O Globo
O que mais me impactava era a ausência do
antipático “você sabe com quem está falando?”, tão autoritário quanto trivial
no Brasil
A força da saudade dos descendentes nos leva
à Europa. Esse continente matriz de artes, letras, ciências e ideologias. De
maneiras de falar, comer, vestir, andar, pensar e — lembro com um lamento —
matar racionalmente em larga escala como dever patriótico em guerras.
Barbaridades lidas como uma arte, conforme essa Europa realizou ao longo do
aprendizado de muitos conflitos e de duas guerras mundiais.
Voltemos, todavia, ao roteiro sentimental, para lembrar que foi no continente europeu que se consolidou a oposição do “ir para a rua” ou “ficar em casa”, pois, nas suas esplendorosas urbes, descobriu-se que os elos sociais se abriam em relações primárias, íntimas e próximas, e secundárias. Nelas, surge um hóspede não convidado: o ser anônimo que, entre outros, Edgar Allan Poe capturou no conto William Wilson, em 1839, por meio de um personagem desconfiado de sua identidade, essa marca da convivência urbana. Esse estar fisicamente próximo, mas social e emocionalmente distante, quando compartilhamos cabines e poltronas de transporte público, cinema e teatro — ou comemos num restaurante, ao lado de ilustres desconhecidos.
Não deve ter sido por acaso que foi nas
grandes cidades europeias, especialmente em Paris, que o
anonimato aliou-se ao individualismo e, com ele, ao igualitarismo tocado a
ideologia e industrialização — essas dimensões essenciais da democracia e da
produção em massa de coisas iguais.

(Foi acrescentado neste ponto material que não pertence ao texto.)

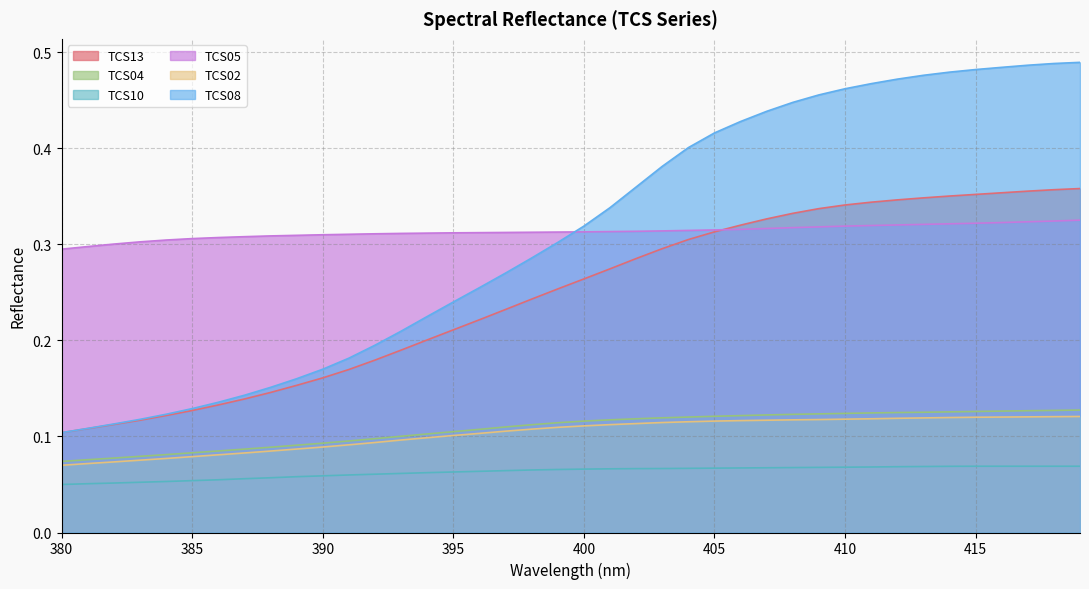

What is the value of the TCS02 point at the 9th from the left?

0.1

Sobretudo de cidadãos, moradores de
cidades!
Foi numa Paris de 1968 que eu, repetindo a
experiência americana, fui viver a realidade dessa Europa. Desse universo de
ruínas, castelos, mansões, edifícios e casas, coalhado, porém, de jardins e
parques transbordantes de vegetação. Espaços verdes que tipificam esse mundo
europeu de interiores atapetados, e também de uma “natureza” claramente
simbolizada pelas florestas domesticadas, em que o desbravador-citadino explora
com segurança e encantamento essa transformação da natureza em mais um objeto
de consumo.
Agora, repeti a experiência de um estranho na
Europa, na Irlanda e
em Portugal, onde fomos rever, repito, entes queridos. Revimos como os parques
sinalizam um pacto de paz com a floresta, do mesmo modo que o zoológico realiza
com os animais, sobretudo os mais ferozes que, enjaulados, podem ser vistos por
todos nós. Foi nessa experiência nascida na Europa que aprendemos a conviver
com desconhecidos, aproximados a cada um de nós pelos códigos da cidadania.

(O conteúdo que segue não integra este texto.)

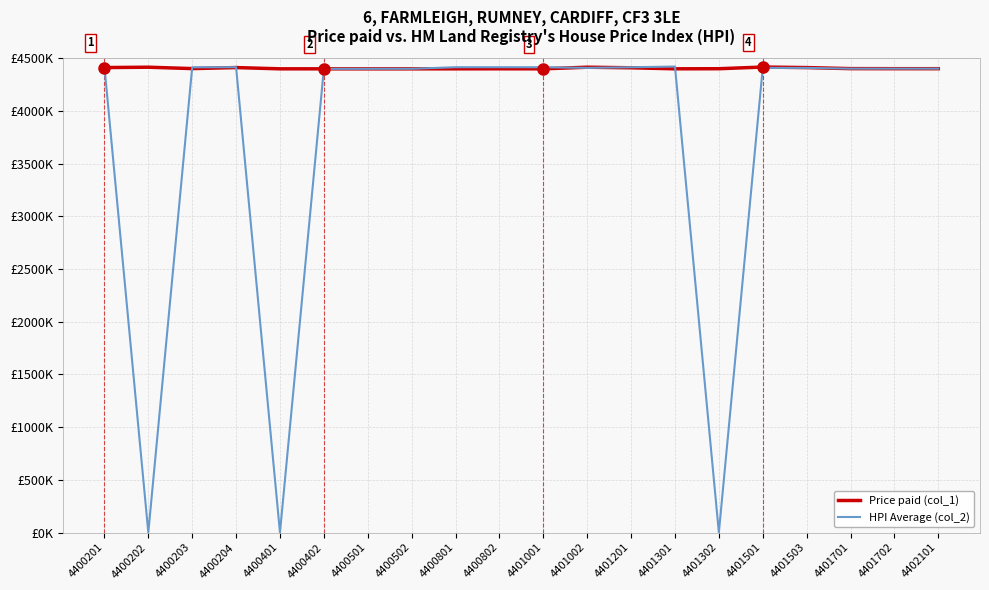

Is the value of Price paid (col_1) at 4400401 greater than the value of HPI Average (col_2) at 4401001?

No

Essas regras que dispensam as particularidades domésticas e físicas que
hierarquizam, marcadas por senioridade, gênero, afeto e respeito — a poltrona
do papai, o feijão da Maria, o lugar de cada qual na mesa — ,para um espaço
aberto de ocupação e pertencimento momentâneo, de acordo com a norma do “quem
primeiro chega, primeiro é atendido” — regra modesta da fila e da democracia,
não como pomposo regime de governo, mas como estilo de vida que produz
bem-estar individual sem esquecer a solidariedade devida ao outro, lido como
igual em direito a usar esses mesmos espaços.
Em 1968, tomei um banho de Europa. Participei
de um Congresso de Americanistas (gente que estuda, admira e respeita costumes
dos indígenas das Américas) na Alemanha, passando por Paris, Londres e Oxford.

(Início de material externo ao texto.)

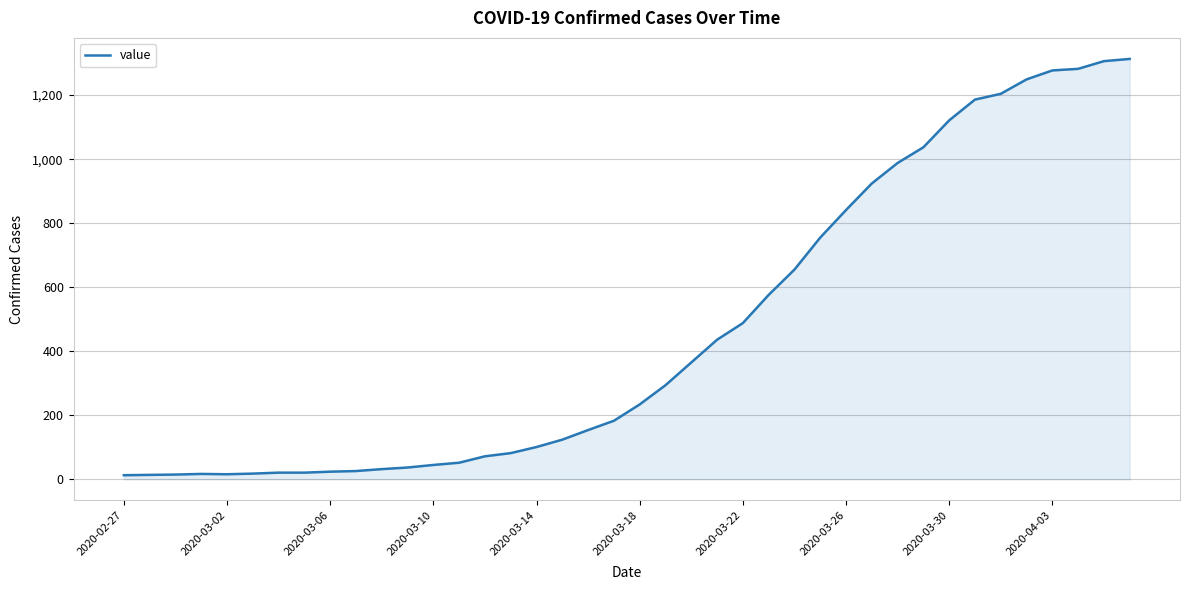

What is the greatest value displayed?

1313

Vivi esses códigos igualitários que tratam e cuidam do outro no mundo público
como alternado, não como superior ou inferior. O que mais me impactava era a
ausência exemplar do antipático “você sabe com quem está falando?”, tão
autoritário quanto trivial no Brasil.
Em todo lugar, testemunhei gente usando as
roupas clássicas que também vestiam meu avô, tios e pai quando virei adulto
independente. Roupas europeias que, apesar do calor tropical, definiam
elegância e bom gosto. Essa foi a imagem de uma Europa dos anos 70 e 80.
Hoje, porém, eu, em Dublin, me confrontei
abismado com bandos de homens e mulheres, bem como tribos de jovens, trajando
vestes de academia de ginástica e calçados de tênis enormes. Será que estou no
mesmo continente? Sim e não, porque, em Lisboa,
viva, vejo gente que calça sapatos!
Um comentário:
Muito bom! Não conheço a Europa, mas o colunista descreve muito bem o que tanto vimos em fotos/filmes dos parques e das praças nas suas cidades:
"uma 'natureza' claramente simbolizada pelas florestas domesticadas, em que o desbravador-citadino explora com segurança e encantamento essa transformação da Natureza em mais um objeto de consumo."